Calculating statistical significance

43 Views Asked by At

I have a dataset that holds the number of times a group of people used a type word in a survey at three different data collection points:

People in Group - 158

People who use a word at T0 = 123

People who used a word at T1 = 65

People who used a word at T2 = 54

Does anyone know what types of statistical analysis I can do in order to work out the statistical significance of the drop from T0 to T2?

(T0 is before an intervention, T1 directly after and T2 3 months later)

1

There are 1 best solutions below

1
On

As I mentioned in a Comment, it would be best to have results for individual subjects in order to do an analysis that uses all the information available. (If you intend to publish your results in a journal of quality, referees may insist on that.)

However, it seems that an analysis of your data in its present form, based on fairly simple confidence intervals, is sufficient to show differences among your three time periods.

Initial survey. The fraction of users stereotype words on the first test is $p_1 =123/158 = 0.778.$ Based on that, a 95% Agresti confidence interval for the true population proportion is $(0.772, 0.836).$

Final Survey. Similarly, a 95% Agresti confidence interval for the true population proportion based in $p_3 = 54/158 = 0.342$ is $(0.346, 0.419).$ The two confidence intervals are very far from overlapping. So there is there is good evidence that the fraction of subjects using stereotype words has decreased.

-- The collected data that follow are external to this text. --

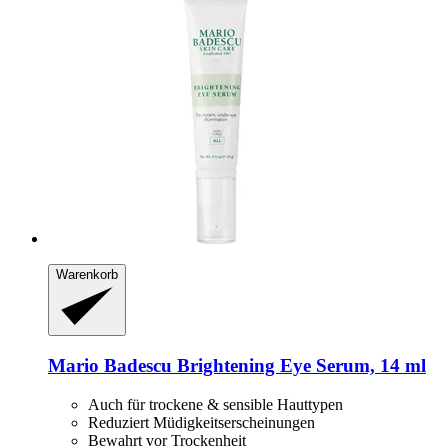
Warenkorb
Mario Badescu
Brightening Eye Serum, 14 ml
Auch für trockene & sensible Hauttypen
Reduziert Müdigkeitserscheinungen
Bewahrt vor Trockenheit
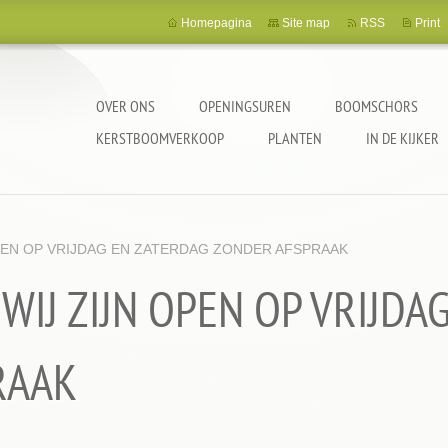
Homepagina
Site map
RSS
Print
OVER ONS
OPENINGSUREN
BOOMSCHORS
KERSTBOOMVERKOOP
PLANTEN
IN DE KIJKER
 OPEN OP VRIJDAG EN ZATERDAG ZONDER AFSPRAAK
: WIJ ZIJN OPEN OP VRIJD
RAAK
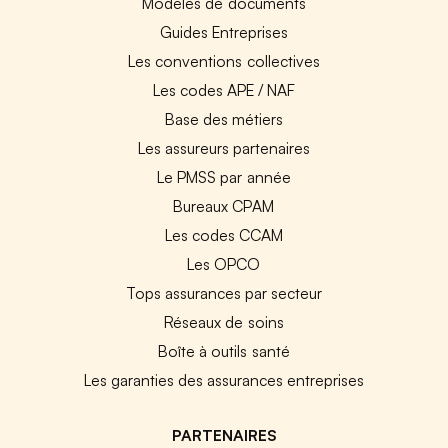
Modèles de documents
Guides Entreprises
Les conventions collectives
Les codes APE / NAF
Base des métiers
Les assureurs partenaires
Le PMSS par année
Bureaux CPAM
Les codes CCAM
Les OPCO
Tops assurances par secteur
Réseaux de soins
Boîte à outils santé
Les garanties des assurances entreprises
PARTENAIRES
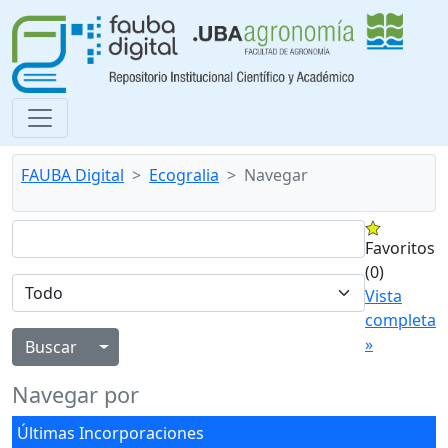
FAUBA Digital
Ecogralia
Navegar
Favoritos
(0)
Vista
completa
»
Alternar menú desplegable
Navegar por
Últimas Incorporaciones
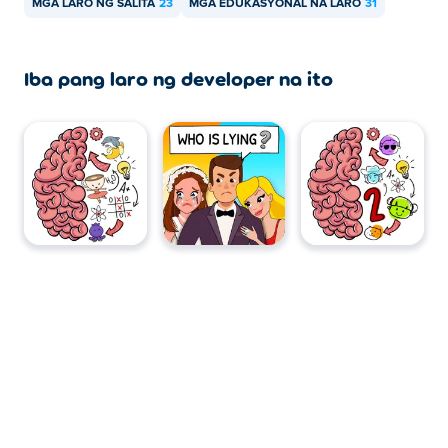
MGA LARO NG SALITA
23
MGA EDUKASYONAL NA LARO
31
Iba pang laro ng developer na ito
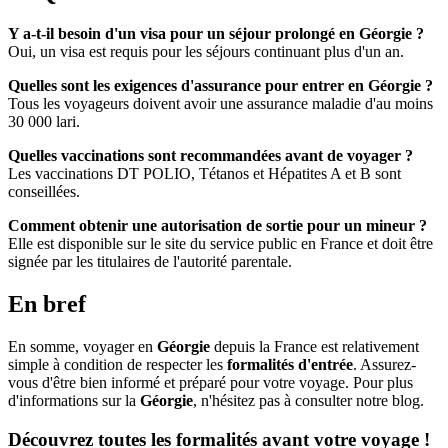
Y a-t-il besoin d'un visa pour un séjour prolongé en Géorgie ?
Oui, un visa est requis pour les séjours continuant plus d'un an.
Quelles sont les exigences d'assurance pour entrer en Géorgie ?
Tous les voyageurs doivent avoir une assurance maladie d'au moins
30 000 lari.
Quelles vaccinations sont recommandées avant de voyager ?
Les vaccinations DT POLIO, Tétanos et Hépatites A et B sont
conseillées.
Comment obtenir une autorisation de sortie pour un mineur ?
Elle est disponible sur le site du service public en France et doit être
signée par les titulaires de l'autorité parentale.
En bref
En somme, voyager en
Géorgie
depuis la France est relativement
simple à condition de respecter les
formalités d'entrée
. Assurez-
vous d'être bien informé et préparé pour votre voyage. Pour plus
d'informations sur la
Géorgie
, n'hésitez pas à consulter notre blog.
Découvrez toutes les formalités avant votre voyage !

Agresti confidence intervals. In general, here is how to make an Agresti confidence interval (CI) if there are $X$ events in $n$ trials: Let $\tilde p = \frac{X+2}{n+4}.$ Then the CI is of the form $$\tilde p \pm 1.96\sqrt{\tilde p(1-\tilde p)/(n+4)}.$$

Bonferroni comparisons. For a 98.3% Agresti CI, the numerator of $\tilde p$ is $X + 2.264$ and the denominator is $n + 4.53.$ Then the interval is of the form $$\tilde p \pm 2.12\sqrt{\tilde p(1 - \tilde p)/(n+4.53)}.$$

If you are going to compare three confidence intervals and want an overall error probability of 5%, then you should use 98.3% CIs. Of course, 98.3% CIs will be a little longer than 95% CIs, but I think not enough longer to cause intervals for your three time periods to overlap. (This is known as the Bonferroni method.)

If you want more on the 'Agresti` and 'Bonferroni' methods, you can look in a recent intermediate level applied statistics text or google the names. Also, for more on Agresti CIs see this page.